Rippleは、IPO(新規株式公開)の計画がないことを明確に表明し、強固なバランスシートに支えられたプライベート企業として成長戦略を維持することを選択しました。RippleのプレジデントであるMonica Longは、火曜日のBloombergのインタビューで、同社が投資を資金調達するために十分な財務基盤を有しており、公開市場にアクセスする必要がないことを強調しました。この発表は、2025年11月にRippleが実施した大規模な資金調達ラウンドの直後に行われ、業界に大きな影響を与えました。同社の経営陣は、株式の流動性よりも製品開発や戦略的買収を通じた長期的な成長を優先しています。
Rippleは独自の成長路線を選択、IPOを回避
IPOではなくプライベート成長戦略
Rippleの経営陣は、IPOが主に資本調達や市場の流動性のために選択されることを認識しています。しかし、Monica Longは現時点でその必要性を感じておらず、同社には既に事業運営を資金調達するためのリソースがあると述べました。経営陣によれば、プライベート企業の地位を維持することで、より柔軟かつ迅速な意思決定プロセスが可能になります。
2025年11月に完了した5億ドルの資金調達ラウンドにより、Rippleの評価額は400億ドルに達しました。
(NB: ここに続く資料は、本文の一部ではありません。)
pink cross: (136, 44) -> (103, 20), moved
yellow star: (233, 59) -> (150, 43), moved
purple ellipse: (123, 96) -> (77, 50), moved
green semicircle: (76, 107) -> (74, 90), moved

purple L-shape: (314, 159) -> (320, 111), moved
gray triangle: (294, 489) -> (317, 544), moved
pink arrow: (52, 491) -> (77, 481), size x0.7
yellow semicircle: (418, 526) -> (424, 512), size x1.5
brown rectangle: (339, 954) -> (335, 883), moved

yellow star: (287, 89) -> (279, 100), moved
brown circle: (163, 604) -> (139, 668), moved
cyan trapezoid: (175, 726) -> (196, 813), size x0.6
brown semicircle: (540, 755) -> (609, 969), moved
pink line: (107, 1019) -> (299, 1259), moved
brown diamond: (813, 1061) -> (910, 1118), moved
このラウンドには、Fortress Investment GroupやCitadel Securitiesなどの大手金融機関、さらに暗号資産関連ファンドも参加しました。Longはこの投資構造を「極めて有利」と表現し、投資家に与えられた買戻しオプションや優先権の詳細については明かしませんでした。
Rippleは、IPOのプレッシャーを受けずに成長することで、プロダクトポートフォリオの拡大や市場参入をよりコントロールできると考えています。この戦略は、短期的な市場期待ではなく、長期的なインフラ開発に重点を置いたロードマップを示しています。
買収によるプロダクトエコシステムの拡大
2025年を通じて、Rippleは約40億ドル規模に及ぶ4件の大型買収を含む積極的な拡大プロセスを実行しました。これには、グローバルなマルチアセットプライムブローカーであるHidden Road、ステーブルコイン決済プラットフォームRail、財務管理システムプロバイダーGTreasury、暗号資産ウォレットおよびカストディサービス企業Palisadeの統合が含まれています。これらの戦略的な動きにより、Rippleは企業向け暗号資産インフラのトータルソリューションプロバイダーとしての地位を確立することを目指しています。
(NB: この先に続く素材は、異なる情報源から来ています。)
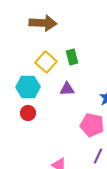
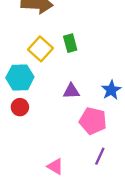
purple triangle: (67, 89) -> (71, 91), moved

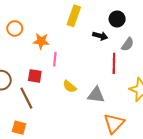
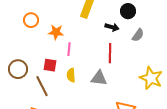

Ripple Paymentsは、11月までに総取引量が950億ドルを突破しました。Hidden Road買収によって設立されたRipple Primeは、担保付きレンディング商品や法人向けXRPソリューションの提供範囲を拡大しました。これらのオペレーションの中核には、ドル連動型ステーブルコインRLUSDがあり、決済やファイナンスプロセスの基盤的なリンクとして機能しています。
Longは同社の戦略の本質を「プロダクトの創出」と定義し、伝統的な金融とブロックチェーンベース資産の架け橋となることを目指しています。Rippleの目標は、トークン化資産やステーブルコインの実世界での活用性を高めるインフラを確立することです。